* _TASK ITEM_
The lines to repeat are those below from the one containing "### POST request" down to the one containing "The PUT request", both included; reproduce them exactly and nothing else.

* _MATERIAL PROVIDED_
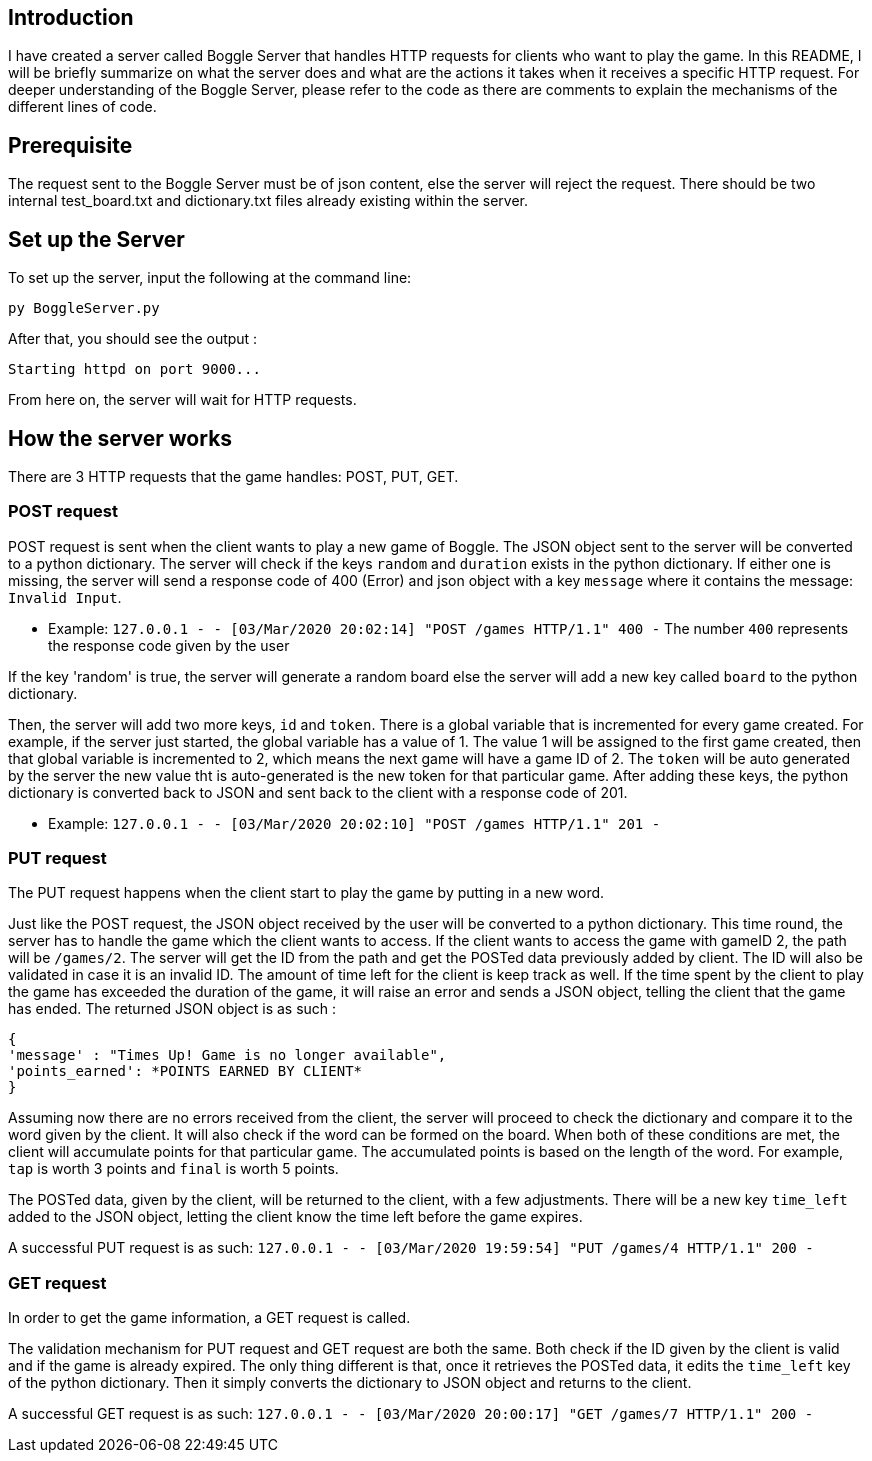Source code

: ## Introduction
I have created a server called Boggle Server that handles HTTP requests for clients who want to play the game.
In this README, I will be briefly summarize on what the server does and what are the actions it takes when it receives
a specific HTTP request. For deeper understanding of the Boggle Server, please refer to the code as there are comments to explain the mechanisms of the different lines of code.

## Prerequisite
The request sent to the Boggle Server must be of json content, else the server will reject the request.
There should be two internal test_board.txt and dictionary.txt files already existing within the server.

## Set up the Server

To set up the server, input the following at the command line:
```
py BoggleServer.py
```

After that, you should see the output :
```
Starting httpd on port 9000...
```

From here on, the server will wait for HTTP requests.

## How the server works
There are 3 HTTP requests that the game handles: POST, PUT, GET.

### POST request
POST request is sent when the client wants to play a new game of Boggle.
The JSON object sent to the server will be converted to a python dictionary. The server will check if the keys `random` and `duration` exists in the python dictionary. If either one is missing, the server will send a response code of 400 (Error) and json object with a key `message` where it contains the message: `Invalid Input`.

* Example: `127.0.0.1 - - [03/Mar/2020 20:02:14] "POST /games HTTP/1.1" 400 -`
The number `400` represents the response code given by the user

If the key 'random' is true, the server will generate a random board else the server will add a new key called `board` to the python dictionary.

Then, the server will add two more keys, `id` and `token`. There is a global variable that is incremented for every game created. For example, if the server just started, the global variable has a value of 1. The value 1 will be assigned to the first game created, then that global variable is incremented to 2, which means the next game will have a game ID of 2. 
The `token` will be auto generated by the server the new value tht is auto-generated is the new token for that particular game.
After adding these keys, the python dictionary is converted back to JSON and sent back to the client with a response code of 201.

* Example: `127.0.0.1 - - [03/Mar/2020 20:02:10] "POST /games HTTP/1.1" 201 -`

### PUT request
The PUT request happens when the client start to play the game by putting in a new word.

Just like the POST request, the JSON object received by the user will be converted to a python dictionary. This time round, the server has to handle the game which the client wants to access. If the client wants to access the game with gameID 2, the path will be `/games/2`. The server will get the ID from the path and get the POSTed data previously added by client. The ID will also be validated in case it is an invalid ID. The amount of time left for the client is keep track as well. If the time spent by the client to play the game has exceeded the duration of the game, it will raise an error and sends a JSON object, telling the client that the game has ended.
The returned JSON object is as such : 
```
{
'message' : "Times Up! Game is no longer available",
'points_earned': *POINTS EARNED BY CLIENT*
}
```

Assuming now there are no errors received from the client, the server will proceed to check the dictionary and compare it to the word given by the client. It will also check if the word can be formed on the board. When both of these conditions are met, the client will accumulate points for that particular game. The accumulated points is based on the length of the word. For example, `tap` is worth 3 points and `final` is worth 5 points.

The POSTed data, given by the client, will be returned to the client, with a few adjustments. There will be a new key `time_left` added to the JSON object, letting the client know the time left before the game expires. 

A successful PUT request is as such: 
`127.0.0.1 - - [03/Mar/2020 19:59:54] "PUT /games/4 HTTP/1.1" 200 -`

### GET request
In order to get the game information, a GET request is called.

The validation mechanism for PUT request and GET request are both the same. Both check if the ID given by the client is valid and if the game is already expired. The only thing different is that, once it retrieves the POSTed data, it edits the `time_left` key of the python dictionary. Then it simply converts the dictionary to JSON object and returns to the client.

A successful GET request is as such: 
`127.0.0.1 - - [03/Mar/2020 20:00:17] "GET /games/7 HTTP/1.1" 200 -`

* _COMPLETED EXERCISE_
### POST request
POST request is sent when the client wants to play a new game of Boggle.
The JSON object sent to the server will be converted to a python dictionary. The server will check if the keys `random` and `duration` exists in the python dictionary. If either one is missing, the server will send a response code of 400 (Error) and json object with a key `message` where it contains the message: `Invalid Input`.

* Example: `127.0.0.1 - - [03/Mar/2020 20:02:14] "POST /games HTTP/1.1" 400 -`
The number `400` represents the response code given by the user

If the key 'random' is true, the server will generate a random board else the server will add a new key called `board` to the python dictionary.

Then, the server will add two more keys, `id` and `token`. There is a global variable that is incremented for every game created. For example, if the server just started, the global variable has a value of 1. The value 1 will be assigned to the first game created, then that global variable is incremented to 2, which means the next game will have a game ID of 2. 
The `token` will be auto generated by the server the new value tht is auto-generated is the new token for that particular game.
After adding these keys, the python dictionary is converted back to JSON and sent back to the client with a response code of 201.

* Example: `127.0.0.1 - - [03/Mar/2020 20:02:10] "POST /games HTTP/1.1" 201 -`

### PUT request
The PUT request happens when the client start to play the game by putting in a new word.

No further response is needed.